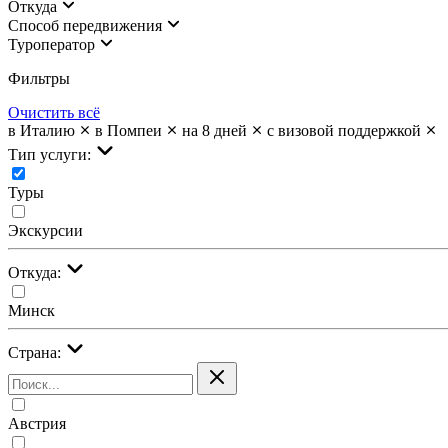
Откуда
Cпособ передвижения
Туроператор
Фильтры
Очистить всё
в Италию
в Помпеи
на 8 дней
с визовой поддержкой
Тип услуги:
Туры
Экскурсии
Откуда:
Минск
Страна:
Австрия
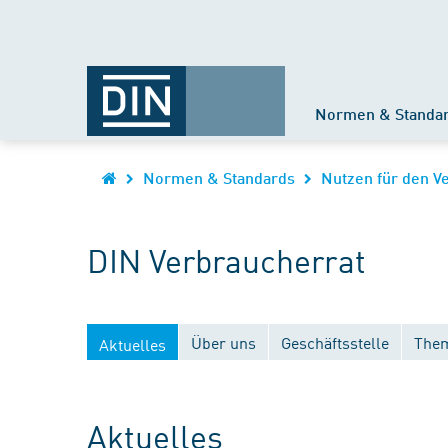
Normen & Standa
Normen & Standards
Nutzen für den V
DIN Verbraucherrat
Über uns
Geschäftsstelle
Them
Aktuelles
Aktuelles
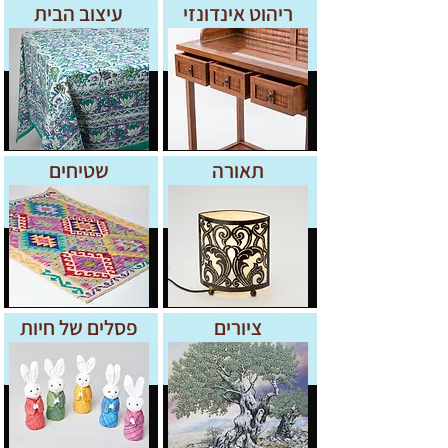
ריהוט אינדונזי
עיצוב הבית
תאורה
שטיחים
ציורים
פסלים של חיות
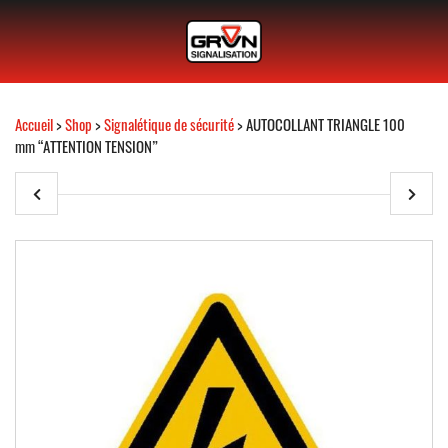
Accueil
>
Shop
>
Signalétique de sécurité
> AUTOCOLLANT TRIANGLE 100
mm “ATTENTION TENSION”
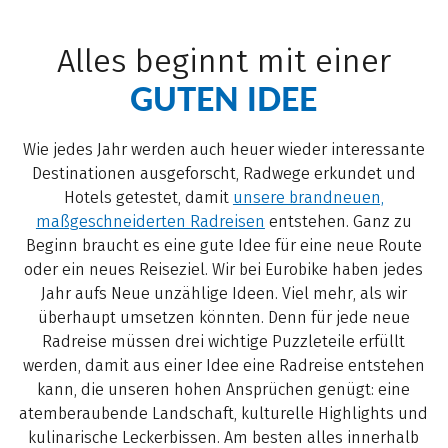
Alles beginnt mit einer
GUTEN IDEE
Wie jedes Jahr werden auch heuer wieder interessante
Destinationen ausgeforscht, Radwege erkundet und
Hotels getestet, damit
unsere brandneuen,
maßgeschneiderten Radreisen
entstehen. Ganz zu
Beginn braucht es eine gute Idee für eine neue Route
oder ein neues Reiseziel. Wir bei Eurobike haben jedes
Jahr aufs Neue unzählige Ideen. Viel mehr, als wir
überhaupt umsetzen könnten. Denn für jede neue
Radreise müssen drei wichtige Puzzleteile erfüllt
werden, damit aus einer Idee eine Radreise entstehen
kann, die unseren hohen Ansprüchen genügt: eine
atemberaubende Landschaft, kulturelle Highlights und
kulinarische Leckerbissen. Am besten alles innerhalb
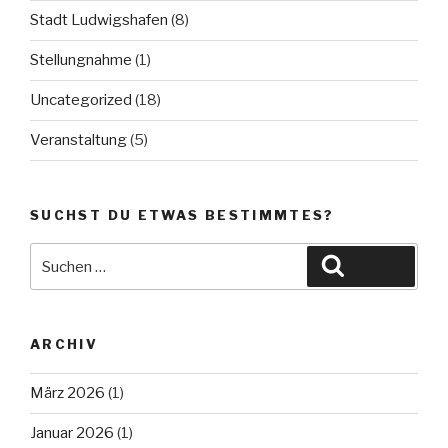
Stadt Ludwigshafen
(8)
Stellungnahme
(1)
Uncategorized
(18)
Veranstaltung
(5)
SUCHST DU ETWAS BESTIMMTES?
Suche
Suchen
nach:
ARCHIV
März 2026
(1)
Januar 2026
(1)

### TASK PROMPT
Copy all the text from the material above, line for line and without changes, leaving out the pictures.

### SOLUTION TO THIS EXERCISE
Откуда
Cпособ передвижения
Туроператор
Фильтры
Очистить всё
в Италию
в Помпеи
на 8 дней
с визовой поддержкой
Тип услуги:
Туры
Экскурсии
Откуда:
Минск
Страна:
Австрия
Normen & Standa
Normen & Standards
Nutzen für den V
DIN Verbraucherrat
Über uns
Geschäftsstelle
Them
Aktuelles
Aktuelles
ריהוט אינדונזי
עיצוב הבית
תאורה
שטיחים
ציורים
פסלים של חיות
Accueil
>
Shop
>
Signalétique de sécurité
> AUTOCOLLANT TRIANGLE 100
mm “ATTENTION TENSION”
Alles beginnt mit einer
GUTEN IDEE
Wie jedes Jahr werden auch heuer wieder interessante
Destinationen ausgeforscht, Radwege erkundet und
Hotels getestet, damit
unsere brandneuen,
maßgeschneiderten Radreisen
entstehen. Ganz zu
Beginn braucht es eine gute Idee für eine neue Route
oder ein neues Reiseziel. Wir bei Eurobike haben jedes
Jahr aufs Neue unzählige Ideen. Viel mehr, als wir
überhaupt umsetzen könnten. Denn für jede neue
Radreise müssen drei wichtige Puzzleteile erfüllt
werden, damit aus einer Idee eine Radreise entstehen
kann, die unseren hohen Ansprüchen genügt: eine
atemberaubende Landschaft, kulturelle Highlights und
kulinarische Leckerbissen. Am besten alles innerhalb
Stadt Ludwigshafen
(8)
Stellungnahme
(1)
Uncategorized
(18)
Veranstaltung
(5)
SUCHST DU ETWAS BESTIMMTES?
Suche
Suchen
nach:
ARCHIV
März 2026
(1)
Januar 2026
(1)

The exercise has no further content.